Yüzyıllardır çeşitli kültürlerde tüketilen kefir, fermente süt ürünleri arasında hem besleyici değeri hem de probiyotik içeriğiyle dikkat çeker. Günümüzde ise kefir sadece geleneksel mutfaklarda değil, sağlıklı yaşamı benimseyen bireylerin günlük rutininin de bir parçası haline gelmiştir (1).
Bu yazımızda kefirin ne olduğuna, her gün kefir içmenin olası faydalarına, sindirim sistemi ve zararlı bakteriler üzerindeki potansiyel etkilerine değineceğiz. Ayrıca kefirin kemik sağlığı ve laktoz intoleransı olan bireyler için taşıdığı önem gibi birçok konuya bilimsel araştırmalar eşliğinde yanıt vermeye çalışacağız.
Kefir, tıpkı ayran gibi bir çeşit yoğurt içeceğine benzeyen fermente edilmiş bir kültür ürünüdür. Tıpkı ekmek gibi maya içermektedir. Ayrıca kefir, yoğurt gibi süt proteini ve faydalı bakterileri de içerir. Bu karışım kefire mayhoş tadını verir. Kefir yapımı sırasında bazı kişiler süt ürünlerini kullanmak istemedikleri için hindistan cevizi sütü, keçi sütü, pirinç sütü ya da hindistan cevizi suyu da kullanmaktadır (1).
Kefir, süt ürünleri gibi laktoz içermemektedir. Dolayısı ile laktaz enzimi üretemeyen ve laktoz intoleransı olan kişiler tarafından kolayca tüketilebilmektedir (1).
Kefir, özellikle yabancılar tarafından sıklıkla yoğurt ile karıştırılmaktadır. Ancak bu iki gıda birbiri ile ortak noktalara sahip olsa bile oldukça farklıdır. İkisi de mayhoş bir tada sahiptir. İkisi de protein, kalsiyum, B vitaminleri, potasyum ve probiyotik içerirler. Ancak kefir; yoğurda oranla çok daha fazla yağ, probiyotik ve protein içerir. Yapısı yoğurda göre daha sıvı haldedir ve kolaylıkla içilir (1).
Kefir yapımı yoğurt yapımından farklıdır: Kefir, oda sıcaklığında fermente edilerek yapılır ancak yoğurt ilk olarak kaynatılır daha sonra soğuyup mayalanması için bekletilir. Kefir, sindirim sistemi sağlığı açısından faydalı probiyotiklerden bol miktarda bulundurmaktadır ve birçok dahiliye doktoru da gerekli gördükleri zaman hastalarına kefir içmeyi önermektedir (2).

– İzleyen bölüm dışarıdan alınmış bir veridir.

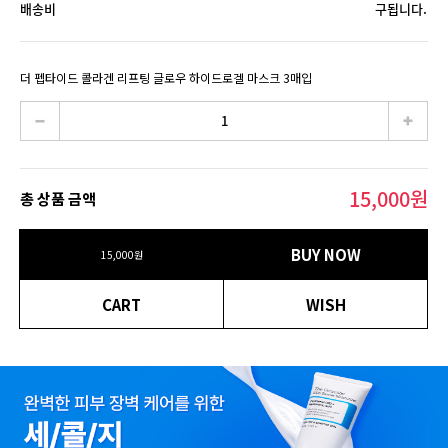
배송비
구됩니다.
더 펩타이드 콜라겐 리프팅 글로우 하이드로겔 마스크 3매입
15,000
원
총 상품 금액
BUY NOW
15,000
원
CART
WISH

Çoğunlukla inek sütünün fermente edilmesi ile elde edilen kefir 175 ml’sinde (1):
Kefirin içerisindeki yağ ve karbonhidrat besinlerinin değişme sebebi, kefirin üretildiği sütün cinsi ile ilişkilidir.
Her gün kefir içmenin faydaları, sindirim sağlığını desteklemek, kemik sağlığını güçlendirmek ve laktoz intoleransı olan bireylere yardımcı olmak gibi etkilerle kendini gösterebilir. Evde kolayca yapılabilen kefir, dengeli bir diyete çok yönlü katkı sağlayabilir (2).
Kefir, sindirim için fayda sağlayan mikroorganizmalar içermektedir (3). Yoğurttan daha fazla probiyotik içeren kefir, 61 çeşit bakteri ve maya içerir. Bu çeşitlilik kefirin üretimine göre değişebilmektedir (4).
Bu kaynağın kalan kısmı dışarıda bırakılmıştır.